Dialectical Behavior Therapy or DBT is an evidence-based form of psychotherapy, more commonly referred to as ‘talk therapy.’ Dialectical behavior therapy is a modified version of cognitive-behavioral therapy (CBT) to help people learn coping skills to be present in the moment, better manage their emotions, reduce the intensity of their emotions, and learn effective communication skills to cultivate healthy relationships. Dialectical behavior therapy was created by Marsha Linnehan for individuals struggling with Borderline Personality Disorder (BPD). However, DBT has been proven to be effective for multiple mental health diagnoses such as anxiety, depression, obsessive-compulsive disorder (OCD), post traumatic stress disorder (PTSD), eating disorders, and more. DBT treatment involves three different therapeutic techniques, individual therapy, group therapy to learn DBT skills, and twenty-four- seven phone coaching for crisis intervention. These therapeutic techniques place an emphasis on the four different DBT modules of, mindfulness, emotion regulation, distress tolerance, and interpersonal effectiveness.

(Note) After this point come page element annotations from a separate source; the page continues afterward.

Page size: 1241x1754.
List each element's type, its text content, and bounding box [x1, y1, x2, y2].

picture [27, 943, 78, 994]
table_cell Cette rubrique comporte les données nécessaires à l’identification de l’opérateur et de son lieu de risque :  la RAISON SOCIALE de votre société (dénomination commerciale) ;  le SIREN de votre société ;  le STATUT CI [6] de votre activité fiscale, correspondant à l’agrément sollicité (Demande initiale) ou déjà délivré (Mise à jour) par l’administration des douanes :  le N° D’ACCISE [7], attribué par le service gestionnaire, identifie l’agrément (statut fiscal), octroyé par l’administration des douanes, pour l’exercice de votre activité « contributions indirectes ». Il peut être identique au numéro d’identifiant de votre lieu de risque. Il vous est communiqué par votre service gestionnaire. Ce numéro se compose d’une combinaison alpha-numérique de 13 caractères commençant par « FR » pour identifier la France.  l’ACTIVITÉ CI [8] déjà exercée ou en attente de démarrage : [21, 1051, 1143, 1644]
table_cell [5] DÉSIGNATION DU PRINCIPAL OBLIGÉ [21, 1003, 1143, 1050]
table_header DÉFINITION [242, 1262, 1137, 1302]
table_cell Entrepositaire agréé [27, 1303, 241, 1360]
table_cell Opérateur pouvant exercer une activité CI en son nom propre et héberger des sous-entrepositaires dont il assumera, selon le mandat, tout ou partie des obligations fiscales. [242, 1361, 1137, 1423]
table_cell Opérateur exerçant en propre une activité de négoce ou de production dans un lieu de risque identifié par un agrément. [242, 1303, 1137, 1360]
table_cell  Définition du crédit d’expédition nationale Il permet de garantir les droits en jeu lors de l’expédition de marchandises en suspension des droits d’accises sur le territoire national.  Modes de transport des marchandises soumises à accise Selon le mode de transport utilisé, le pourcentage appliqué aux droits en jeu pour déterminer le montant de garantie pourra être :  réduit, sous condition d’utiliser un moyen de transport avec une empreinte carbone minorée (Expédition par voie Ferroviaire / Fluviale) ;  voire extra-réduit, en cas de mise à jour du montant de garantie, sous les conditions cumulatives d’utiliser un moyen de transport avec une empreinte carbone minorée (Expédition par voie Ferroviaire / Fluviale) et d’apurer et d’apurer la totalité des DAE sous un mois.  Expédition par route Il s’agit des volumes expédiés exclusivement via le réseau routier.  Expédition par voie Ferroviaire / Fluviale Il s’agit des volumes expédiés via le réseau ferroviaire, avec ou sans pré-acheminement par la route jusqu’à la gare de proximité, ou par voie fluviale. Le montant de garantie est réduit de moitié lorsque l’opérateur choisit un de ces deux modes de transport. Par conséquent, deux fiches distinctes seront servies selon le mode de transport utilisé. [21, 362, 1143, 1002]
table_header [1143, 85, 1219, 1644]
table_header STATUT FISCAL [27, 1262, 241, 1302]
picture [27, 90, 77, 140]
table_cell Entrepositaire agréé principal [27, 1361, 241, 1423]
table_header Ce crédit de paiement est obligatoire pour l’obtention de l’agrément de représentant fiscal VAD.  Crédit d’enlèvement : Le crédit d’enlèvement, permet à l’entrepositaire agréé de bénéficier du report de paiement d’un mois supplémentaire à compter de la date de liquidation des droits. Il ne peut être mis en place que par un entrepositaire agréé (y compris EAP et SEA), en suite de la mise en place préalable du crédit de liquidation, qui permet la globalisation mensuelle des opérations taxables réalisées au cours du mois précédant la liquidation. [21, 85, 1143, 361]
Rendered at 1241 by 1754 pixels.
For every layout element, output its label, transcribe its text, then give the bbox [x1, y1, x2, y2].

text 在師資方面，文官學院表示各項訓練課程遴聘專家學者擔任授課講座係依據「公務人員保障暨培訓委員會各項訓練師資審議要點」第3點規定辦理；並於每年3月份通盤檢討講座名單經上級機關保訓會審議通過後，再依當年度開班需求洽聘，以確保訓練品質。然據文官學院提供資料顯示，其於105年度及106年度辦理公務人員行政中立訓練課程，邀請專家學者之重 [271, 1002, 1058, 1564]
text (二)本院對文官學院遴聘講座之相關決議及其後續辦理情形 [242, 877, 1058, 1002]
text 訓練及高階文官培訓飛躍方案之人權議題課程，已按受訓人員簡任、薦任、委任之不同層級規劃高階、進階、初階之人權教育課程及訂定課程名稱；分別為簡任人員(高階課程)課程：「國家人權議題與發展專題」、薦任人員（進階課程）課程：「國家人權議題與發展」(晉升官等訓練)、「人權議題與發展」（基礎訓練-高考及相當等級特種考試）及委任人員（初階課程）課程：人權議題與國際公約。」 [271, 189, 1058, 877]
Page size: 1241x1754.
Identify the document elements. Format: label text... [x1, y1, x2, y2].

DBT Therapeutic Techniques

Individual Therapy: Once weekly 45 minute individual sessions allow you to discuss personal challenges and how to implement the DBT coping skills in your life to manage them effectively. During the sessions, you and the therapist may review a diary card to explore your moods, track your negative behaviors, and identify your triggers.

Group Skills Therapy: Once weekly 60-90 minutes skills group therapy that is structured. Each week you’ll learn a new skill and be assigned homework to practice that skill during the week and review in the following group therapy session.

Phone Coaching: Patients can contact their therapist twenty-four-seven when experiencing overwhelming and intense emotions that are difficult to cope with. Phone coaching is structured and focused on using the DBT coping skills with the therapist to manage your emotions and your current situation.

The Four DBT Modules

Mindfulness: The goal of mindfulness is to help you learn to live in the moment, rather than living in the past or the future. It’s about being present and aware of your thoughts, feelings, and impulses.

Emotion Regulation: The goal of emotion regulation is to learn coping skills that will allow you to manage your emotions by learning how to identify, name the emotion, and change the emotion. By learning how to name and change your emotions you reduce the intensity of the emotion and vulnerability to the emotion. Learning to manage your emotions will enable you to react more appropriately to the situation.

Distress Tolerance: The goal of distress tolerance is to cease or reduce intense overwhelming emotions to prevent engaging in negative behaviors such as anger outbursts, self-harming behaviors, and more. These skills help empower you to handle intense and overwhelming emotions.

Interpersonal Effectiveness: The goal of interpersonal effectiveness is learning and utilizing communication skills that promote and develop healthy relationships with friends, family, colleagues, and partners. This module focuses on learning to be assertive with your needs while also learning to listen and respect others needs, and be open to compromise.

DBT requires a twice-a-week commitment and completion of weekly homework assignments in order to receive the most effective treatment. One cycle of DBT takes roughly six months, and it is often encouraged to complete two cycles of DBT as you learn the skills in the first cycle, and master the skills in the second cycle. If you’re unsure if DBT treatment is for you, it is recommended to speak with a professional!